** Start of TEXT EXTRACT **

The speech that has been touted by the media all day was finally delivered by David Cameron in Tooting. David continued with his 'building a house' metaphor for moving the party to the centre ground and today he added some foundations: a big idea. So what could this idea be? Well: "the big idea on which we’ll build our plan for government. That idea is social responsibility." In answer to a range of questions on security and opportunity, there was one conclusion: "Our vision is built on the truth that no politician, no bureaucrat, no government official, can ever achieve as much as a strong society working together... Social responsibility, not state control". Fair enough and generally a long standing tenet of Conservatism; call it laissez-faire economics or the politics of small government, the idea has been around a while. It needs the policies, or bricks, but as an idea well it is one.

** End of TEXT EXTRACT **

Copy out the passage on David Cameron's Tooting speech in full, with every word and punctuation mark unchanged.

** Start of SUPPLIED INFORMATION **

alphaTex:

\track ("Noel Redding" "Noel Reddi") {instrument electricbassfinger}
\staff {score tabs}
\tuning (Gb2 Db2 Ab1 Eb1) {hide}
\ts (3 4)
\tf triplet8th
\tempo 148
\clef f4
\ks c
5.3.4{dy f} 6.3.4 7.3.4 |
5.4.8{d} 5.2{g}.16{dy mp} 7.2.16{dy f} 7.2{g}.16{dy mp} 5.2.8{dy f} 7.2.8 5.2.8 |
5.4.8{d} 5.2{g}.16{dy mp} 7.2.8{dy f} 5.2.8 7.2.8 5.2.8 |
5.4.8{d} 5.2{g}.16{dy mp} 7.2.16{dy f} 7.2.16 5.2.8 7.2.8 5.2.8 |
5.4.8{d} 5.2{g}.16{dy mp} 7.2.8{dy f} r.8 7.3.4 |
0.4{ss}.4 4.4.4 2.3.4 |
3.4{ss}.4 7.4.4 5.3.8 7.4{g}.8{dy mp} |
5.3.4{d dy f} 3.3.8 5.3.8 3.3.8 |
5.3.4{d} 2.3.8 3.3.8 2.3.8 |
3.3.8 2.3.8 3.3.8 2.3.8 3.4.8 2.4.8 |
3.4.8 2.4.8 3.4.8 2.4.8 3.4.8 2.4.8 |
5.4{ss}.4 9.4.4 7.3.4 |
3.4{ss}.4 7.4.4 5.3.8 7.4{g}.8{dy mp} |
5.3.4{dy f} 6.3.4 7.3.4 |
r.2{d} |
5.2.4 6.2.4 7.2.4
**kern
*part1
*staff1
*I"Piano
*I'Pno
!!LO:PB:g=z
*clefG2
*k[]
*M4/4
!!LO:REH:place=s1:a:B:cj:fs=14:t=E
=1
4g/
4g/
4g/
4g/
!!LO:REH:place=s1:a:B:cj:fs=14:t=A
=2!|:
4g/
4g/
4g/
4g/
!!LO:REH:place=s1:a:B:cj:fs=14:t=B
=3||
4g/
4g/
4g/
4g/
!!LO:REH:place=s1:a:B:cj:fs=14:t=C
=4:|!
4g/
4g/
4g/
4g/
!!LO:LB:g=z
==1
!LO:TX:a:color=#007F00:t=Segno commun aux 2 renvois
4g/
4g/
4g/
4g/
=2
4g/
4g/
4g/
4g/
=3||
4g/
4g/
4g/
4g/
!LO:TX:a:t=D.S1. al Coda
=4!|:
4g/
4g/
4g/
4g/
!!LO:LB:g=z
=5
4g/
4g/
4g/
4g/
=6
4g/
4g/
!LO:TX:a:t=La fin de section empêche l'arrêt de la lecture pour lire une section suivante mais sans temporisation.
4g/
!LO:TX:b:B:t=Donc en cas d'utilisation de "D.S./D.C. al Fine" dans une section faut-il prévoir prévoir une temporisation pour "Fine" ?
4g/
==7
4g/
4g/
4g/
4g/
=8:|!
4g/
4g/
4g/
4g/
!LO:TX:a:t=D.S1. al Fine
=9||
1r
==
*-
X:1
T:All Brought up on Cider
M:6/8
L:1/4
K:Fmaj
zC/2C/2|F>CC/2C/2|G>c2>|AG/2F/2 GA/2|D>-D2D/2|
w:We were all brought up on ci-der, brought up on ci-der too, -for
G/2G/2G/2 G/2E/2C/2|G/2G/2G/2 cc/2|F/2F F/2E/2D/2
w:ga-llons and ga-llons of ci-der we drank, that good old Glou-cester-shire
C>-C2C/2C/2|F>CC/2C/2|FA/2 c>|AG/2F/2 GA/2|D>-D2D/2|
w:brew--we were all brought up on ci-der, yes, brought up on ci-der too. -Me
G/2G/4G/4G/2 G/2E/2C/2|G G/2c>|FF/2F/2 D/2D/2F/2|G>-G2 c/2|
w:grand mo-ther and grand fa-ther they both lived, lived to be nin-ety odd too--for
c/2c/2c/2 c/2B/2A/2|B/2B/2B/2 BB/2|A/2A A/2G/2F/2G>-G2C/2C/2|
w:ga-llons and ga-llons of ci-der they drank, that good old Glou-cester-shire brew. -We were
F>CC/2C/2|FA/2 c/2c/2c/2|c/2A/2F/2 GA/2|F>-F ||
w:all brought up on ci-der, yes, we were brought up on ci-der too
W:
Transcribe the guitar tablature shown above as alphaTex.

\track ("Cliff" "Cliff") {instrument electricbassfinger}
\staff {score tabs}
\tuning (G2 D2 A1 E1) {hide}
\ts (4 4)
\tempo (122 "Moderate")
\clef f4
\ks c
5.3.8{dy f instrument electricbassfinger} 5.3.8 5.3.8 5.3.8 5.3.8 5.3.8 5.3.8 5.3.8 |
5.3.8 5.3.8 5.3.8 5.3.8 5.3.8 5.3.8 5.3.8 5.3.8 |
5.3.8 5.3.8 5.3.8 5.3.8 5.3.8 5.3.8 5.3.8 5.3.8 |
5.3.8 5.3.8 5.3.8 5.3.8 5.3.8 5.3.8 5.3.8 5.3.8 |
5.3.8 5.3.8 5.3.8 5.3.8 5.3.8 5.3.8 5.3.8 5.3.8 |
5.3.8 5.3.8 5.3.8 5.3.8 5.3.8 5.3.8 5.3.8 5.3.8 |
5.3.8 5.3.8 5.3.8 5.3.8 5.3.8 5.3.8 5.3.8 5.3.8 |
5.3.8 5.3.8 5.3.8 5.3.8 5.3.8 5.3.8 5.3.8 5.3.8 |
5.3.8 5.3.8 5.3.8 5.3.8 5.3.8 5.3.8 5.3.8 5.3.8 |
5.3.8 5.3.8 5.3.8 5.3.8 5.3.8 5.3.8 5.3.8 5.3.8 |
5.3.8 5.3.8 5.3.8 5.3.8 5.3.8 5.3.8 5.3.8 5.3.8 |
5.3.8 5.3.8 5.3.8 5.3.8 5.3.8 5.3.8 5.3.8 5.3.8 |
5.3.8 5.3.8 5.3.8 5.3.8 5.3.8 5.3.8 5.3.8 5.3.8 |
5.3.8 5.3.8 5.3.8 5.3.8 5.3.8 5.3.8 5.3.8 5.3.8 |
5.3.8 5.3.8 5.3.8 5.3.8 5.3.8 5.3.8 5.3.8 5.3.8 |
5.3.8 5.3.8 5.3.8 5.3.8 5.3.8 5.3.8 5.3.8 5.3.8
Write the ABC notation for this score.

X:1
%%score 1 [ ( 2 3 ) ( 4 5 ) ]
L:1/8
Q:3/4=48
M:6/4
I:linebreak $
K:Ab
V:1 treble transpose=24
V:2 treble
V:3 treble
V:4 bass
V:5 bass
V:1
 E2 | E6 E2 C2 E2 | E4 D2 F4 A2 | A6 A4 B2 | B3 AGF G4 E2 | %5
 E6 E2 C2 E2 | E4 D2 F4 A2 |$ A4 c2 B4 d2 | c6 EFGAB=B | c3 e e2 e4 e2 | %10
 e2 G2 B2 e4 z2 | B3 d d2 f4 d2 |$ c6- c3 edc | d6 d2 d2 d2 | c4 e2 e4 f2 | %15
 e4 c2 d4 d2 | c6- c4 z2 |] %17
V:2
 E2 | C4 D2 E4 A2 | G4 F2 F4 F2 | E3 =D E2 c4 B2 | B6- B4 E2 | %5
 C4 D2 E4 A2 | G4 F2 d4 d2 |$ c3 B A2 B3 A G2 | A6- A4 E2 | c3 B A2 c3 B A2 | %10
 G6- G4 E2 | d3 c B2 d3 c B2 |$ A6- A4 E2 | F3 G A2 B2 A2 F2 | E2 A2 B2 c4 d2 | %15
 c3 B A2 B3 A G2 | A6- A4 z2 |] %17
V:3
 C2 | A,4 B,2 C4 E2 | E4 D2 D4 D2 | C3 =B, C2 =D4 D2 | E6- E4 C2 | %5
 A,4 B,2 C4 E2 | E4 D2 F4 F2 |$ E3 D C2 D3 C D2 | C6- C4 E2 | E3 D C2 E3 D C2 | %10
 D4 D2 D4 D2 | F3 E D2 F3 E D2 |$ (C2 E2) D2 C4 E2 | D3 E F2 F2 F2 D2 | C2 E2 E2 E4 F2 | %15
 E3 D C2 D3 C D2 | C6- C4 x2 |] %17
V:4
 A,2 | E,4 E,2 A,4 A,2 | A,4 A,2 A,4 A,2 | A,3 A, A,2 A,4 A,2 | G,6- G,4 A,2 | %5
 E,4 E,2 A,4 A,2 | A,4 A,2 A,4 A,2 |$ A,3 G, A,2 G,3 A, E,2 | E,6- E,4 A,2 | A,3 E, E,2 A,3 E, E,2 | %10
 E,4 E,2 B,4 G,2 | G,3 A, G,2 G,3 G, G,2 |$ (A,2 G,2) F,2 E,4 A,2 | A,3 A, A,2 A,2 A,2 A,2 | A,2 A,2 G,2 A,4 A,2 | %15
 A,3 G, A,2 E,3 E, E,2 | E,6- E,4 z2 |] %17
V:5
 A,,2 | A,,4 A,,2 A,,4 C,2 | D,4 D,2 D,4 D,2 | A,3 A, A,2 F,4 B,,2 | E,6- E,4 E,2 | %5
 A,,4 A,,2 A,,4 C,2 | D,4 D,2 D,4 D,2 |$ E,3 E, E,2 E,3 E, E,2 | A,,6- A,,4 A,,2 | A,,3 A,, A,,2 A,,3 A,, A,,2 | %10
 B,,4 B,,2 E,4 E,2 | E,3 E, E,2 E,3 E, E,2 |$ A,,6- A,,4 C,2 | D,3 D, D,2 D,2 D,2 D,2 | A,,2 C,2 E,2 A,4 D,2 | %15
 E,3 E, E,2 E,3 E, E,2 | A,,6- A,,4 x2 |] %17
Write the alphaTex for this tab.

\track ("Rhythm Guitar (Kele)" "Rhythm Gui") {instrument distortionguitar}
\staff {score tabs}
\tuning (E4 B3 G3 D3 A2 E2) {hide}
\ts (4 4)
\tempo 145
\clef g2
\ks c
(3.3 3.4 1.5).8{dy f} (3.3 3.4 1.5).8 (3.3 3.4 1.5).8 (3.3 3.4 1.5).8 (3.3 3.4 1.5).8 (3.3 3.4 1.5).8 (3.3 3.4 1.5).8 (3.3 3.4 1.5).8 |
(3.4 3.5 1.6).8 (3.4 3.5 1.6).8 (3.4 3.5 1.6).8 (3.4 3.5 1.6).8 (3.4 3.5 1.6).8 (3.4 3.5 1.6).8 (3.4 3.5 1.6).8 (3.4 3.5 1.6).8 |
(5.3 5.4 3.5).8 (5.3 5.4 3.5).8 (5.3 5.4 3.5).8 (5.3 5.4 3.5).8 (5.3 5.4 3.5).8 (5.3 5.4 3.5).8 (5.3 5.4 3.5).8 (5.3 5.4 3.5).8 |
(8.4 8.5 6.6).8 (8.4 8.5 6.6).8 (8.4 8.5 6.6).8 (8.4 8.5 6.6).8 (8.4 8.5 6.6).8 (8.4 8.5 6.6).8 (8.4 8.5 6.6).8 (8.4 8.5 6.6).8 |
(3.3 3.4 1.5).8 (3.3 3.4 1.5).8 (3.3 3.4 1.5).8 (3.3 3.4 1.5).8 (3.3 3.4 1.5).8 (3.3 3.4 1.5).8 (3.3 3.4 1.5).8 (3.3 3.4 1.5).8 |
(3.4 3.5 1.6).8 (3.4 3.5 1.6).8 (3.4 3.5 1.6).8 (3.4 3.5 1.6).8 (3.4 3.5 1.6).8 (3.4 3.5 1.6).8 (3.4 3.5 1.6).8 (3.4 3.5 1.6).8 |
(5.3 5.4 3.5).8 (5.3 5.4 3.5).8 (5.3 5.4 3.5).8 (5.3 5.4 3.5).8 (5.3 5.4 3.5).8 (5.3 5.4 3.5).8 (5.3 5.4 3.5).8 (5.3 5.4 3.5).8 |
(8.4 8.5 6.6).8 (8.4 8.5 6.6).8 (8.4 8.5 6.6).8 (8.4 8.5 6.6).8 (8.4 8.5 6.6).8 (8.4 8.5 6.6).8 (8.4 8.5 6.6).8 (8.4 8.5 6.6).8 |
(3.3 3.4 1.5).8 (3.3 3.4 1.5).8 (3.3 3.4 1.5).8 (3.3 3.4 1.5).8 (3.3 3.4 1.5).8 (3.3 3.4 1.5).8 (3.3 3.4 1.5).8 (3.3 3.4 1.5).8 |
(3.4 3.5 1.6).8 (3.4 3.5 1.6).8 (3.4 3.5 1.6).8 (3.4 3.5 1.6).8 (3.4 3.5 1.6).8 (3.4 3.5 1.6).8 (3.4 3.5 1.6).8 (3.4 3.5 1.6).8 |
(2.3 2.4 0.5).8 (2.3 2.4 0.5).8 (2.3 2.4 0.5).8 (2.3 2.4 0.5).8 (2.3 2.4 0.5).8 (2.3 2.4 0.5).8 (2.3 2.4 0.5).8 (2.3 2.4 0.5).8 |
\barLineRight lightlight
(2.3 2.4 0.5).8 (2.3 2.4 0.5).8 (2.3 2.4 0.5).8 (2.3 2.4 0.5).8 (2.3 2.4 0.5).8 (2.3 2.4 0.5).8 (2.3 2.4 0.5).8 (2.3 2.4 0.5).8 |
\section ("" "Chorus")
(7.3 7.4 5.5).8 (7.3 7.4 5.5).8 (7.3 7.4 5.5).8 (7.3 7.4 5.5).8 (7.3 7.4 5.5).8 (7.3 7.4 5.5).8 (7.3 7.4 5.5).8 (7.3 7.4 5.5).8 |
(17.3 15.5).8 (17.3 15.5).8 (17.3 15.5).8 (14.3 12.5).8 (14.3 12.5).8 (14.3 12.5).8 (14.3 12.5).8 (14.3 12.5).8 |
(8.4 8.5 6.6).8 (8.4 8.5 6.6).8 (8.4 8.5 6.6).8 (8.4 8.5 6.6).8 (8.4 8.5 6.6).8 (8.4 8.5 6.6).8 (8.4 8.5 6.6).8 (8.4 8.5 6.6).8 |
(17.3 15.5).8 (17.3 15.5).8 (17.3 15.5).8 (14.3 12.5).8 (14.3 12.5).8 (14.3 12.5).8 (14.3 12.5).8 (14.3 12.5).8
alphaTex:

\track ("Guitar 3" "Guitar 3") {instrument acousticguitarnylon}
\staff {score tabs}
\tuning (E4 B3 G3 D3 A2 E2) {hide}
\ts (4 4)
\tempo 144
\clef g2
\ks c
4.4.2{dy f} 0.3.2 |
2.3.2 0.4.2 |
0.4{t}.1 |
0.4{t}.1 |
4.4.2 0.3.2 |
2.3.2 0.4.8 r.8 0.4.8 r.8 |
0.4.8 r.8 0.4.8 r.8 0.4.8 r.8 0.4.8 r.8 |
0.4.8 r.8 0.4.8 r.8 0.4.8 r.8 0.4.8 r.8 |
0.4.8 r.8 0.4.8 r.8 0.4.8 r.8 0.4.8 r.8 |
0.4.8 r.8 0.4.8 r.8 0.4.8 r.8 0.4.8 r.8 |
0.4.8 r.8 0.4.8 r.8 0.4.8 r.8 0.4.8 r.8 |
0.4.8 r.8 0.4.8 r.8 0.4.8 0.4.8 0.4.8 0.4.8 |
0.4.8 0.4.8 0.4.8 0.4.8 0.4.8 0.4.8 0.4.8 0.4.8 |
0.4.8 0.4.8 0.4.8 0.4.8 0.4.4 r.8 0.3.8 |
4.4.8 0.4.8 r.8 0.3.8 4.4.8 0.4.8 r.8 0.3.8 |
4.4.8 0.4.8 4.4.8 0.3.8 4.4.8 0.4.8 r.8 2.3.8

** End of SUPPLIED INFORMATION **

= ANSWER FOR THE TASK =
The speech that has been touted by the media all day was finally delivered by David Cameron in Tooting. David continued with his 'building a house' metaphor for moving the party to the centre ground and today he added some foundations: a big idea. So what could this idea be? Well: "the big idea on which we’ll build our plan for government. That idea is social responsibility." In answer to a range of questions on security and opportunity, there was one conclusion: "Our vision is built on the truth that no politician, no bureaucrat, no government official, can ever achieve as much as a strong society working together... Social responsibility, not state control". Fair enough and generally a long standing tenet of Conservatism; call it laissez-faire economics or the politics of small government, the idea has been around a while. It needs the policies, or bricks, but as an idea well it is one.